___ Source excerpt

25 - He has more than one son!
His younger son was top of Labour’s Glasgow list. His older son was laundering money through the family firm.
Meanwhile II …. Andrew Grice in the “Indie” on a week of Lib-Labery :
http://comment.independent.co.uk/columnists_a_l/andrew_grice/article2697821.ece
14. I think our Labour man in the know Nick P suggested that its already started a day or so ago.
Maybe I read that wrong.
Meanwhile III …. Matthew Parris in the “Times” also reviews the Paddygate affair :
http://www.timesonline.co.uk/tol/comment/columnists/matthew_parris/article1975251.ece
It was indeed a perceptive post by Nick (as so many are!) and for those of us who work in Europe a lot the EU has been a Godsend. All this talk of ‘democracy is crap! It’s just a belief by a right wing clique that we do everything better than everyone else. And if we’ve been doing it forever it’s got to be right!
Unfortunately if more people had spent time working in Europe with other Europeans and for other European countries they would quickly realize how misconceived that idea is.
My great hope is that as a new generation grows up who have travelled more and are more open to change they will demand that the old guard clear out and allow us to fully join the club including the Euro.
31. Any views. This is on whether the Lib Dems can only take Lab seats with a Tory history eg Hallam as opposed to say Lewisham:
The point I was making is perhaps wider- The seats discussed here are iceberg seats if you like- LD now where there used pre 97 to be a hugh tory vote. But look at Streatham, Lewisham West, Birmingham Perry Barr, etc and you will see what I mean. The LDs are now the main challenger in urban seats where the Tories were the challengers. I agree the Tories will probably win in some seats like Carlisle or Tooting to make up the failure in seats like this. But where is that sectional vote that makes up for the loss of the urban middle classes?
28. What’s the majority there. Still SNP target. I’d have thought they’d have had enough of the Sarwar dynasty now, and that would help the SNP
[27] My recollection is the same as yours, Punter.
Meanwhile IV …. Graham Stewart of the “Times” on how Churchill also tried the big tent option with the Liberals after the 1951 election :
http://www.timesonline.co.uk/tol/comment/columnists/graham_stewart/article1975258.ece
32 - It’s just a belief by a right wing clique that we do everything better than everyone else. And if we’ve been doing it forever it’s got to be right!
But there isn’t a straightforward, universal standard of “better” or “worse”. There are different solutions which are appropriate to different contexts. I don’t believe EU-sceptics want to, say, impose British ideas on France, any more than they want French ideas imposed on Britain.
Let me ask you - should we abolish the Scottish parliament because “it’s just a belief by a Scottish clique that they do everything better than everyone else?” Or do you accept that different policies might suit Scotland than suit England?
Roger says, “My great hope is that as a new generation grows up who have travelled more and are more open to change they will demand that the old guard clear out and allow us to fully join the club including the Euro.”
As a member of that ‘new generation’ who has travelled extensively in Europe, loves it and speaks French and Spanish to a reasonable standard, my great hope is that we are given a vote over the new treaty on the European Union, as promised by Tony Blair.

______
___ Information supplied

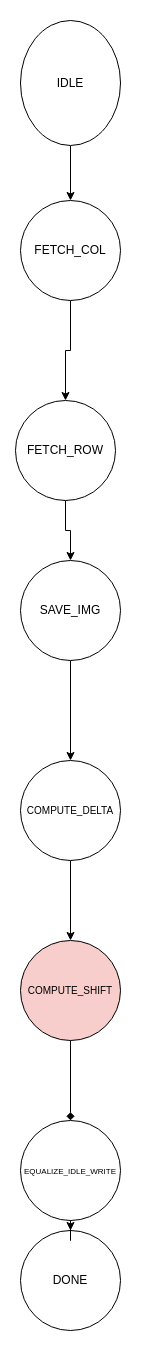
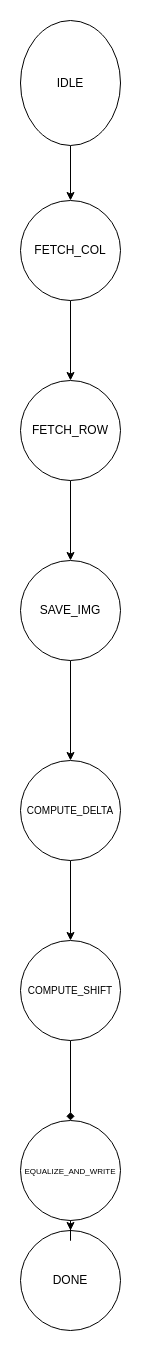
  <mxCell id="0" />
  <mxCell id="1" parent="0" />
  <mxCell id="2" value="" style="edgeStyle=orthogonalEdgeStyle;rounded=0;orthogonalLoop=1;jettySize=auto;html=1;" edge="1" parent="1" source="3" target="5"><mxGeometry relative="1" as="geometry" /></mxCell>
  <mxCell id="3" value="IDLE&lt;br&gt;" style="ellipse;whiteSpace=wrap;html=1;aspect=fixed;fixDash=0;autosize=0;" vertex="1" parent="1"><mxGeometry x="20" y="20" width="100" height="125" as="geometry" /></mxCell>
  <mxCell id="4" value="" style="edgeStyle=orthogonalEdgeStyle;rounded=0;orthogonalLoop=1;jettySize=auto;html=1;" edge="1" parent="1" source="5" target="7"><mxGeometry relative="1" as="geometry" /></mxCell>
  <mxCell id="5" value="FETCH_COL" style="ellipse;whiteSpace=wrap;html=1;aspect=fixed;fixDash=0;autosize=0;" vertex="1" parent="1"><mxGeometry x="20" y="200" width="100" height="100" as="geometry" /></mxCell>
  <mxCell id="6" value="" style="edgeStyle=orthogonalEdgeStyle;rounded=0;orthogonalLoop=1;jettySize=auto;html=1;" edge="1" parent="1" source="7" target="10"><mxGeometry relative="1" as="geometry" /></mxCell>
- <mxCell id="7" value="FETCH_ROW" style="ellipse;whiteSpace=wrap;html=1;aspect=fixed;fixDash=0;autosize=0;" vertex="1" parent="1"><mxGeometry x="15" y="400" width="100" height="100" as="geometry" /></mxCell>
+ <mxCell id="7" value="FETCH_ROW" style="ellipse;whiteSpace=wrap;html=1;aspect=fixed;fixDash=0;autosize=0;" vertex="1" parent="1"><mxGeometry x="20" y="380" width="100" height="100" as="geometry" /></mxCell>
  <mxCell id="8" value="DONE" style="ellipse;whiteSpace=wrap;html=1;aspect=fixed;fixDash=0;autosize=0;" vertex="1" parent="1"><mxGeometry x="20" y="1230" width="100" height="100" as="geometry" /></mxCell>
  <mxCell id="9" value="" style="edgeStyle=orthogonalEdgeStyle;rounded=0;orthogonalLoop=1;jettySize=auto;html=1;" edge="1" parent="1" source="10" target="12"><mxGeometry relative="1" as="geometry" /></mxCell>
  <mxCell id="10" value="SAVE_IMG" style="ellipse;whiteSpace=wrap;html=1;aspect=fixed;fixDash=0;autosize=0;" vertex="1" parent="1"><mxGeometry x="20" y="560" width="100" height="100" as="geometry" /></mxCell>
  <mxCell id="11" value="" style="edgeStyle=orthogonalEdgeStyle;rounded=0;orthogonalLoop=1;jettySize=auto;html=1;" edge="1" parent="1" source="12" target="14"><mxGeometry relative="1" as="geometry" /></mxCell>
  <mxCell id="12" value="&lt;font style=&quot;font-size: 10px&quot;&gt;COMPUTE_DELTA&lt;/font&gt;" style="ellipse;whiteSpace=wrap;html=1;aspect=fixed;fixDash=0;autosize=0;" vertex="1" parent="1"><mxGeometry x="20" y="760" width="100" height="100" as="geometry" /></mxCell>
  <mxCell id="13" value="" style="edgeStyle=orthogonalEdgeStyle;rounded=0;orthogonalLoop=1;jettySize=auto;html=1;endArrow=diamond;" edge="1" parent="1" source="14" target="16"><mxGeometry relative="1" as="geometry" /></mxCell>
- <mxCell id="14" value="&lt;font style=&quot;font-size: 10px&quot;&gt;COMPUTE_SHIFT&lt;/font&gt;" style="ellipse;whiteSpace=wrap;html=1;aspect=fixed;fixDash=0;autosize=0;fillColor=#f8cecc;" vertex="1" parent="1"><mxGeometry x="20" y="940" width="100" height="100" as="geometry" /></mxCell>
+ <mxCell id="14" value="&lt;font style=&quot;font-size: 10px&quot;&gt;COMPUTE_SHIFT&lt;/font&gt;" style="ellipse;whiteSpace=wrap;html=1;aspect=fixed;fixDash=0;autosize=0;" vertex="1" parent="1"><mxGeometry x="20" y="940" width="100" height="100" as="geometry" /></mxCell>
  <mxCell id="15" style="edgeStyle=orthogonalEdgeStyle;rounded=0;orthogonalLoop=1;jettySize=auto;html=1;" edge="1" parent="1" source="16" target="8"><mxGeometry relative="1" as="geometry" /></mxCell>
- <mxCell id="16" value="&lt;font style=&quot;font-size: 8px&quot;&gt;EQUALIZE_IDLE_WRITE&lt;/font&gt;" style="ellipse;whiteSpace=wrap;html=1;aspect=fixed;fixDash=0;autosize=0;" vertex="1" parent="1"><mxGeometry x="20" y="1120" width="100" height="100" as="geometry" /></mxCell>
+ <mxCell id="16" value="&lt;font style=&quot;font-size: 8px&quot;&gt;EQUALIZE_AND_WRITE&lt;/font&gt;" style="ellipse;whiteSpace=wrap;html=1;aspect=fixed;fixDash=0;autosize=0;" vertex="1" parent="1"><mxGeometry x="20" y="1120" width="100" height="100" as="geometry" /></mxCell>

______

* **Exercise set**:
1/ In the discussion of British politics and Europe, translate this sentence into Spanish: "There are different solutions which are appropriate to different contexts."
2/ Reproduce the passage of the discussion of British politics and Europe starting at "His younger son" and ending at "day or so ago.".

* **Results in order**:
1/ Hay diferentes soluciones que son apropiadas para diferentes contextos.

2/
His younger son was top of Labour’s Glasgow list. His older son was laundering money through the family firm.
Meanwhile II …. Andrew Grice in the “Indie” on a week of Lib-Labery :
http://comment.independent.co.uk/columnists_a_l/andrew_grice/article2697821.ece
14. I think our Labour man in the know Nick P suggested that its already started a day or so ago.